By the way, you have a little spelling error: anoNymous - not anoymous ;)
yep, math applies to everything.
i'd say it was about time some math to publicly enter the social network cosmos, as networks/matrices of objects are the favorite subject of higher mathematics.
just look what math did to the games sector, and you can start imagining the future of social networks analysis
I love Last.fm for this reason. It's a great model of how recommendations should be made in my opinion.
@GRiNSER: corrected - thank you!
Interesting data analysis by Anonymous Prof. Last.fm is one of the few websites that has a lot of functionality yet their user interface still seems to be clean and refreshing. More importantly, it's a 'social network' that is actually USEFUL. They are ahead of the game, and always have been.
Hi Sarah,
Thanks for the link!
To answer GRiNSER's question. The data collection is still on going and should take a total of about 2 weeks. As for processing time, converting the raw data from Last.fm into something usable took about 5 minutes and then Tulip did the graphing in just a minute or two...nothing too crazy.
I've also gotten a great suggestion from a reader to use a different software package (GUESS) that should handle more data.
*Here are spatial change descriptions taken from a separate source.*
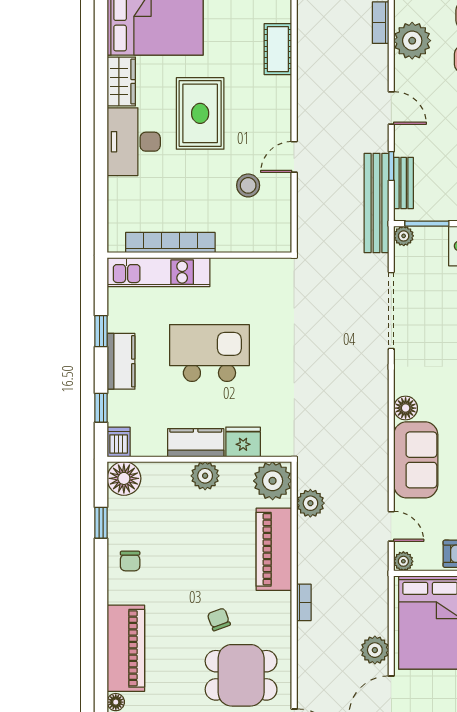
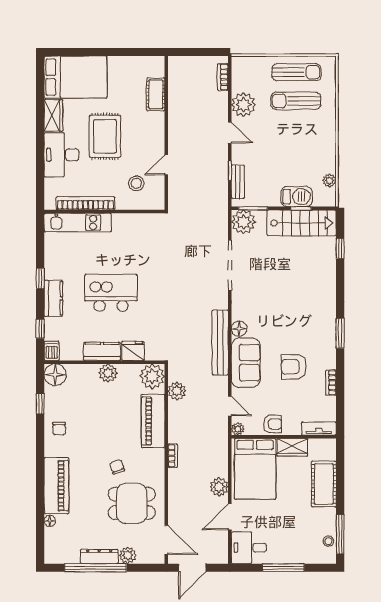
plant: (412, 41) -> (243, 105), moved
bench: (377, 203) -> (220, 342), moved
plant: (404, 236) -> (244, 222), width x1.88, depth x1.88
bookcase: (170, 243) -> (85, 203), moved
wall: (199, 255) -> (104, 211), moved
kitchen unit: (158, 272) -> (78, 223), moved

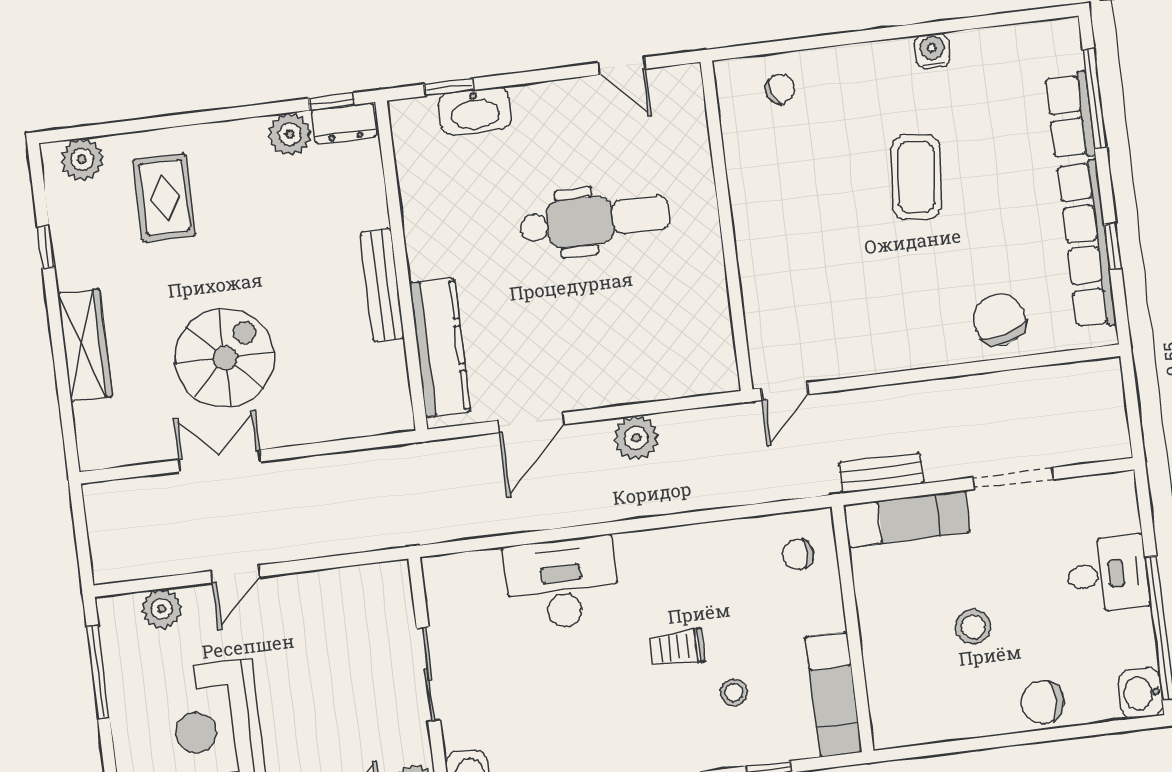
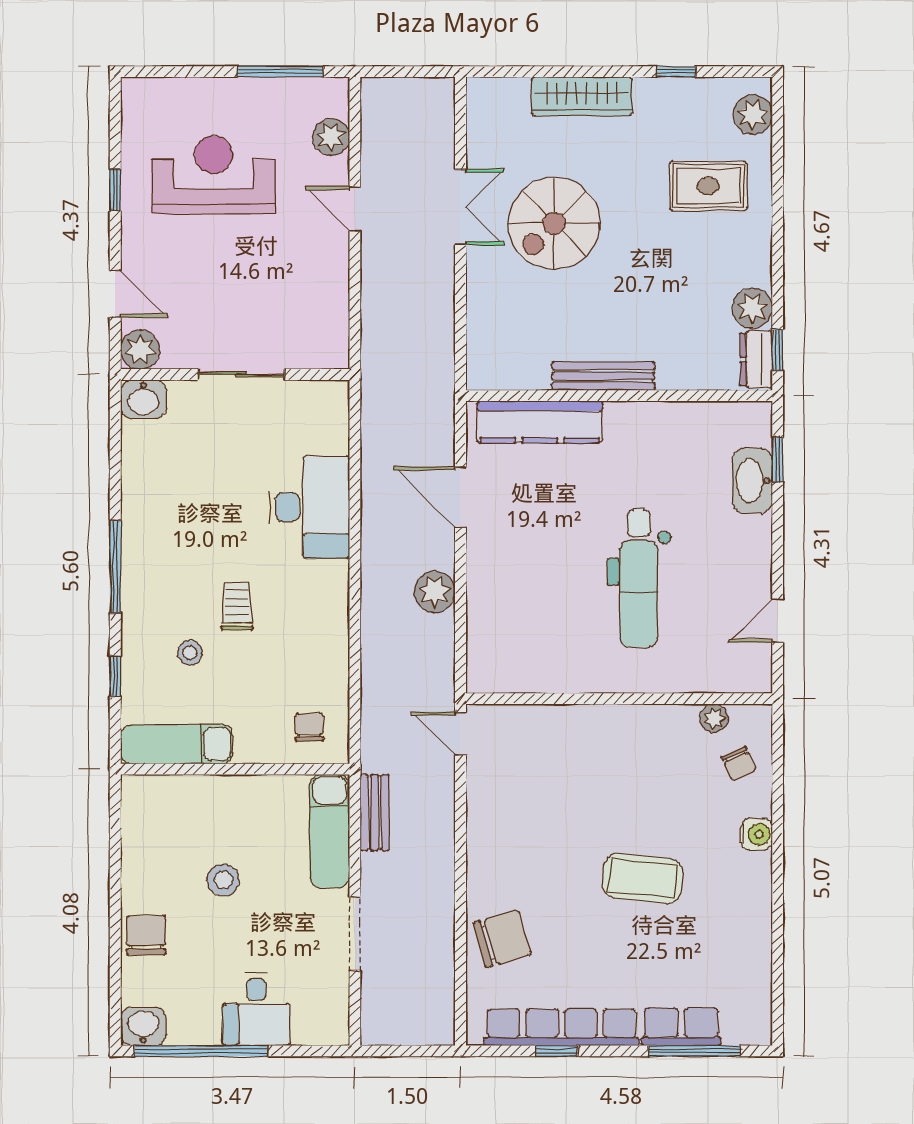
water cooler: (932, 51) -> (757, 834), moved
plant: (735, 121) -> (714, 718), added
spiral stairs: (225, 358) -> (554, 223), turned 90

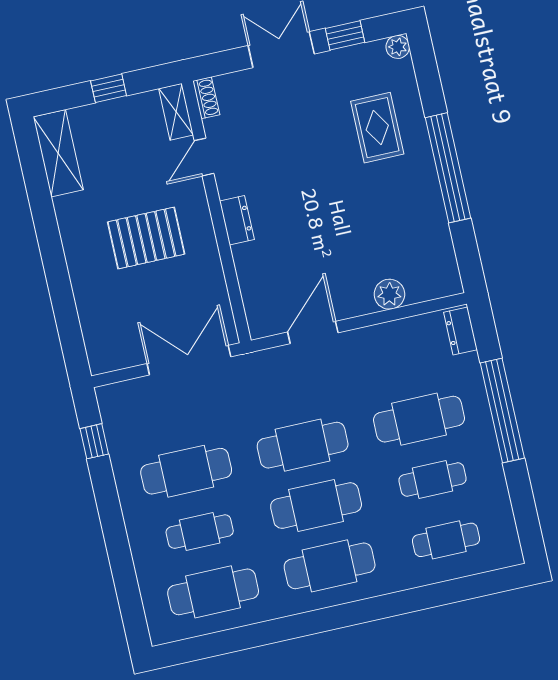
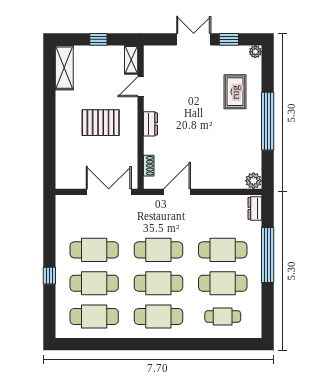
shoe rack: (206, 98) -> (149, 166), moved
plant: (389, 294) -> (253, 181), moved
window: (94, 441) -> (49, 276), moved
cafe table: (433, 479) -> (223, 283), width x1.37, depth x1.35
cafe table: (200, 532) -> (94, 283), width x1.37, depth x1.35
If i can get it up and running this weekend I'll post visualizations of a larger sample.
-AnonymousProf
It'd be interesting to see this work expanded to other niche and even broader social networks. I'd love to see relationship and user connection comparisons across the realm of social networks.
I'd say the reason the networks are small is that Last.fm is still new in the mainstream, and users are more concerned initially with just finding music first and foremost. Expect these networks to grow as more users see the perks in finding friends with similar tastes.